### To-do item
Convert the lines of text in all the records into a JSON list of strings with one string per line, skipping blank lines. Leave the pictures out of the answer.

Collected data entries:
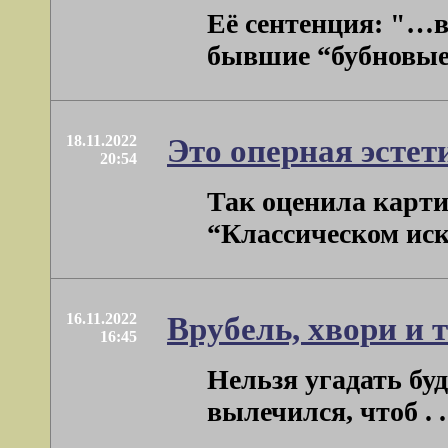
Её сентенция: "…в
бывшие “бубновые .
18.11.2022
Это оперная эстет
20:54
Так оценила карти
“Классическом искус
16.11.2022
Врубель, хвори и 
16:45
Нельзя угадать буд
вылечился, чтоб . . 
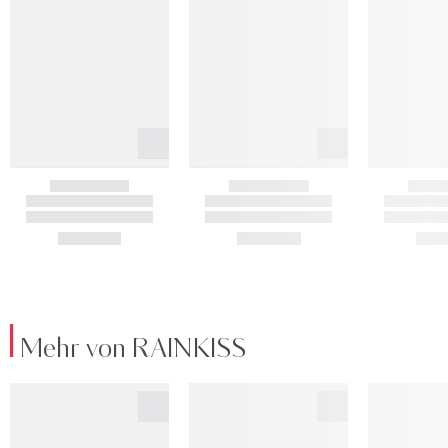
Mehr von RAINKISS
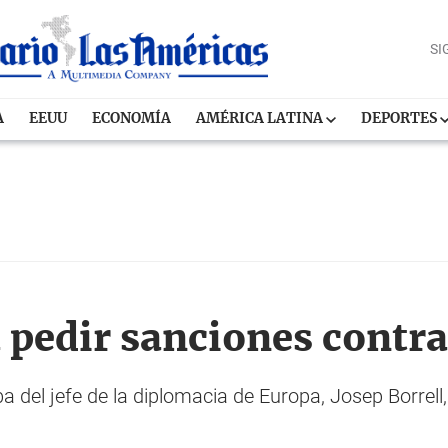
SI
A
EEUU
ECONOMÍA
AMÉRICA LATINA
DEPORTES
 pedir sanciones contr
ba del jefe de la diplomacia de Europa, Josep Borrell,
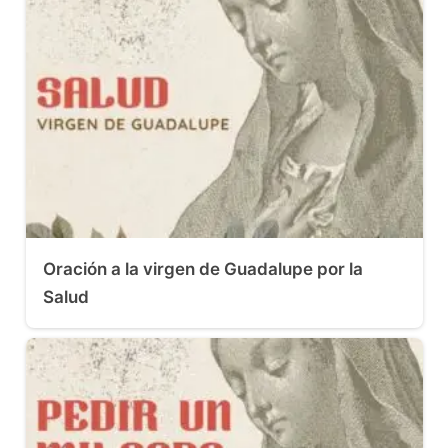
Oración a la virgen de Guadalupe por la
Salud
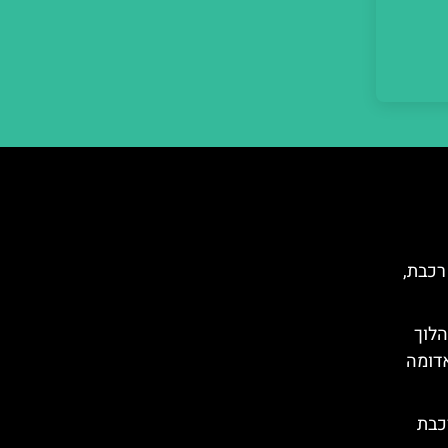
רכבת,
הלוך
אדומה
כבת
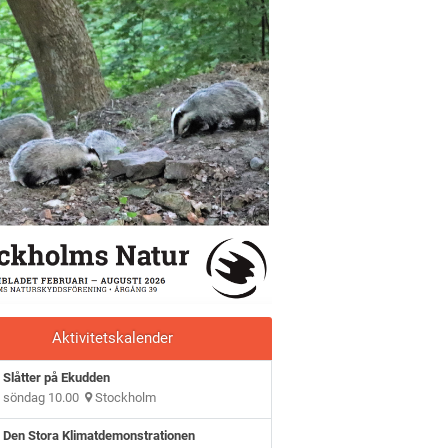
Aktivitetskalender
Slåtter på Ekudden
söndag 10.00
Stockholm
Den Stora Klimatdemonstrationen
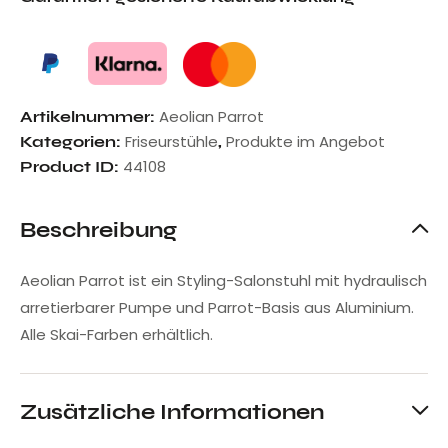
Aeolian Parrot
Artikelnummer:
Friseurstühle
Produkte im Angebot
Kategorien:
,
44108
Product ID:
Beschreibung
Aeolian Parrot ist ein Styling-Salonstuhl mit hydraulisch
arretierbarer Pumpe und Parrot-Basis aus Aluminium.
Alle Skai-Farben erhältlich.
Zusätzliche Informationen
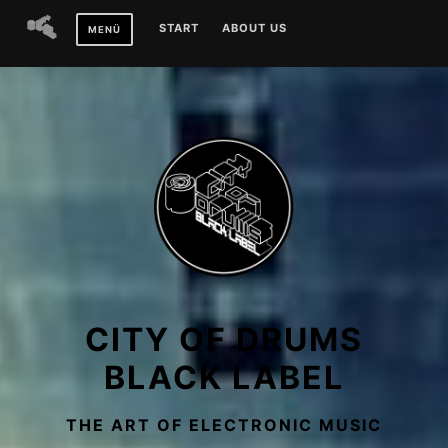
Zum
START
ABOUT US
MENÜ
Inhalt
springen
CITY OF DRUMS
BLACK LABEL
THE ART OF ELECTRONIC MUSIC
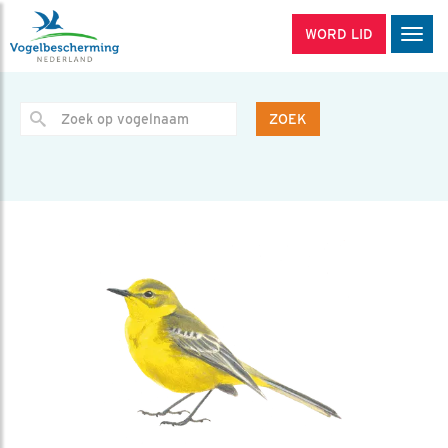
WORD LID
Men
ZOEK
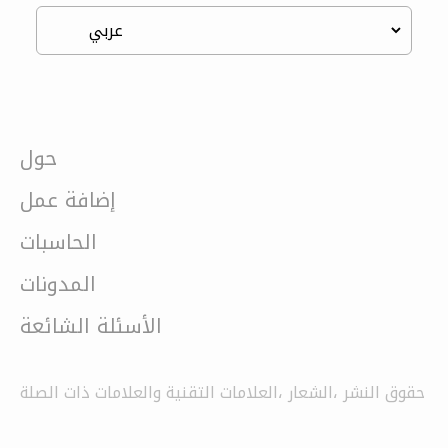
حول
إضافة عمل
الحاسبات
المدونات
الأسئلة الشائعة
حقوق النشر ،الشعار ،العلامات التقنية والعلامات ذات الصلة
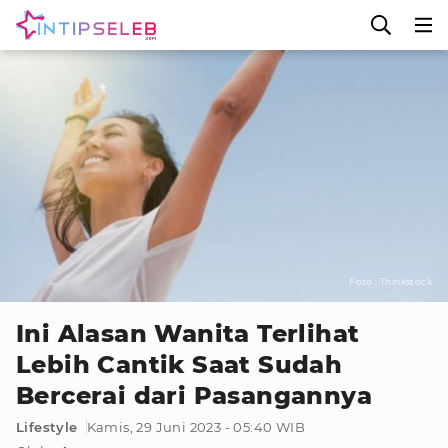
Foto : Thinkstock
Ini Alasan Wanita Terlihat
Lebih Cantik Saat Sudah
Bercerai dari Pasangannya
Lifestyle
Kamis, 29 Juni 2023 - 05:40 WIB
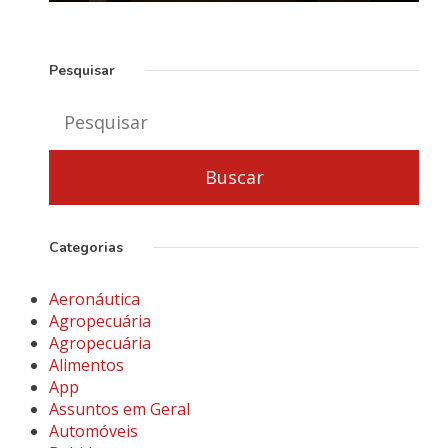
Pesquisar
Categorias
Aeronáutica
Agropecuária
Agropecuária
Alimentos
App
Assuntos em Geral
Automóveis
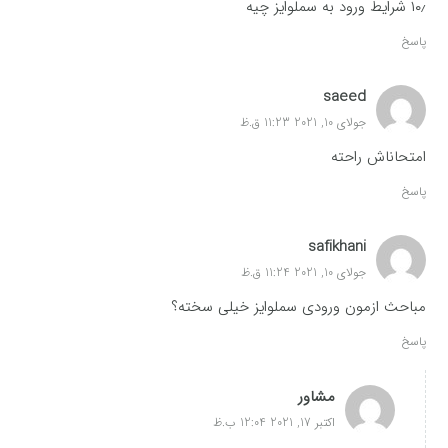
۱۰٫ شرایط ورود به سملوایز چیه
پاسخ
saeed
جولای 10, 2021 11:23 ق.ظ
امتحاناش راحته
پاسخ
safikhani
جولای 10, 2021 11:24 ق.ظ
مباحث ازمون ورودی سملوایز خیلی سخته؟
پاسخ
مشاور
اکتبر 17, 2021 12:04 ب.ظ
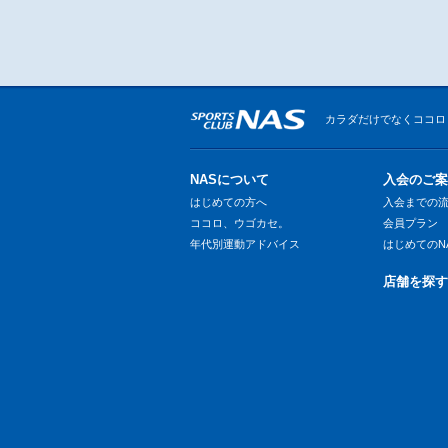
カラダだけでなくココロ
NASについて
入会のご案
はじめての方へ
入会までの
ココロ、ウゴカセ。
会員プラン
年代別運動アドバイス
はじめてのN
店舗を探す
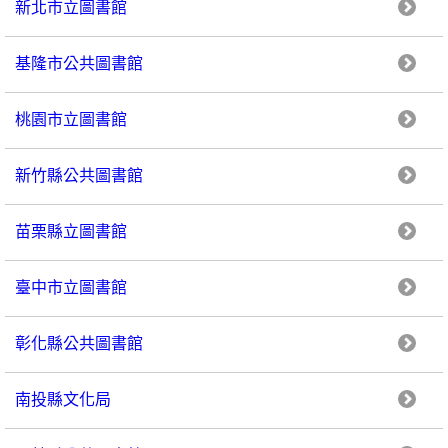
新北市立圖書館
基隆市公共圖書館
桃園市立圖書館
新竹縣公共圖書館
苗栗縣立圖書館
臺中市立圖書館
彰化縣公共圖書館
南投縣文化局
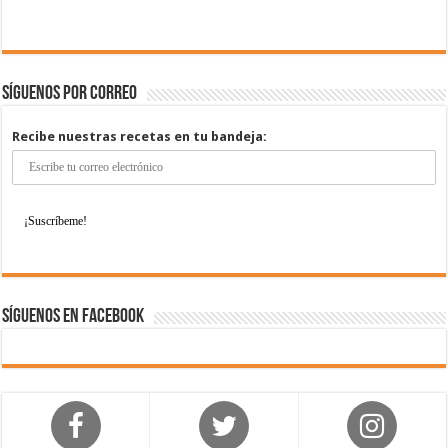
Síguenos por correo
Recibe nuestras recetas en tu bandeja:
Síguenos en Facebook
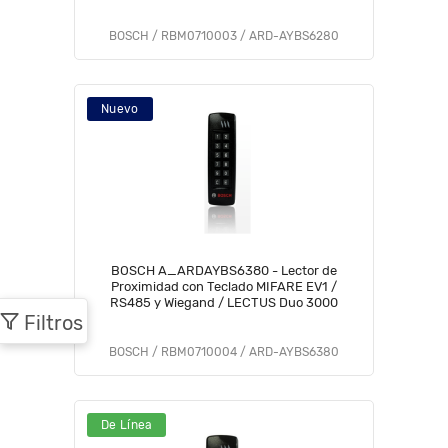
BOSCH / RBM0710003 / ARD-AYBS6280
Nuevo
BOSCH A_ARDAYBS6380 - Lector de
Proximidad con Teclado MIFARE EV1 /
RS485 y Wiegand / LECTUS Duo 3000
Filtros
BOSCH / RBM0710004 / ARD-AYBS6380
De Línea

### Answer space
[
  "Её сентенция: \"…в",
  "бывшие “бубновые .",
  "18.11.2022",
  "Это оперная эстет",
  "20:54",
  "Так оценила карти",
  "“Классическом искус",
  "16.11.2022",
  "Врубель, хвори и ",
  "16:45",
  "Нельзя угадать буд",
  "вылечился, чтоб . . ",
  "Mehr von RAINKISS",
  "SI",
  "A",
  "EEUU",
  "ECONOMÍA",
  "AMÉRICA LATINA",
  "DEPORTES",
  " pedir sanciones contr",
  "ba del jefe de la diplomacia de Europa, Josep Borrell,",
  "Oración a la virgen de Guadalupe por la",
  "Salud",
  "רכבת,",
  "הלוך",
  "אדומה",
  "כבת",
  "Aktivitetskalender",
  "Slåtter på Ekudden",
  "söndag 10.00",
  "Stockholm",
  "Den Stora Klimatdemonstrationen",
  "Aeolian Parrot",
  "Artikelnummer:",
  "Friseurstühle",
  "Produkte im Angebot",
  "Kategorien:",
  ",",
  "44108",
  "Product ID:",
  "Beschreibung",
  "Aeolian Parrot ist ein Styling-Salonstuhl mit hydraulisch",
  "arretierbarer Pumpe und Parrot-Basis aus Aluminium.",
  "Alle Skai-Farben erhältlich.",
  "Zusätzliche Informationen",
  "Zum",
  "START",
  "ABOUT US",
  "MENÜ",
  "Inhalt",
  "springen",
  "CITY OF DRUMS",
  "BLACK LABEL",
  "THE ART OF ELECTRONIC MUSIC",
  "WORD LID",
  "Men",
  "ZOEK",
  "حول",
  "إضافة عمل",
  "الحاسبات",
  "المدونات",
  "الأسئلة الشائعة",
  "حقوق النشر ،الشعار ،العلامات التقنية والعلامات ذات الصلة",
  "Foto : Thinkstock",
  "Ini Alasan Wanita Terlihat",
  "Lebih Cantik Saat Sudah",
  "Bercerai dari Pasangannya",
  "Lifestyle",
  "Kamis, 29 Juni 2023 - 05:40 WIB",
  "Pesquisar",
  "Categorias",
  "Aeronáutica",
  "Agropecuária",
  "Agropecuária",
  "Alimentos",
  "App",
  "Assuntos em Geral",
  "Automóveis",
  "۱۰٫ شرایط ورود به سملوایز چیه",
  "پاسخ",
  "saeed",
  "جولای 10, 2021 11:23 ق.ظ",
  "امتحاناش راحته",
  "پاسخ",
  "safikhani",
  "جولای 10, 2021 11:24 ق.ظ",
  "مباحث ازمون ورودی سملوایز خیلی سخته؟",
  "پاسخ",
  "مشاور",
  "اکتبر 17, 2021 12:04 ب.ظ",
  "カラダだけでなくココロ",
  "NASについて",
  "入会のご案",
  "はじめての方へ",
  "入会までの",
  "ココロ、ウゴカセ。",
  "会員プラン",
  "年代別運動アドバイス",
  "はじめてのN",
  "店舗を探す",
  "新北市立圖書館",
  "基隆市公共圖書館",
  "桃園市立圖書館",
  "新竹縣公共圖書館",
  "苗栗縣立圖書館",
  "臺中市立圖書館",
  "彰化縣公共圖書館",
  "南投縣文化局",
  "Síguenos por correo",
  "Recibe nuestras recetas en tu bandeja:",
  "Síguenos en Facebook",
  "BOSCH / RBM0710003 / ARD-AYBS6280",
  "Nuevo",
  "BOSCH A_ARDAYBS6380 - Lector de",
  "Proximidad con Teclado MIFARE EV1 /",
  "RS485 y Wiegand / LECTUS Duo 3000",
  "Filtros",
  "BOSCH / RBM0710004 / ARD-AYBS6380",
  "De Línea"
]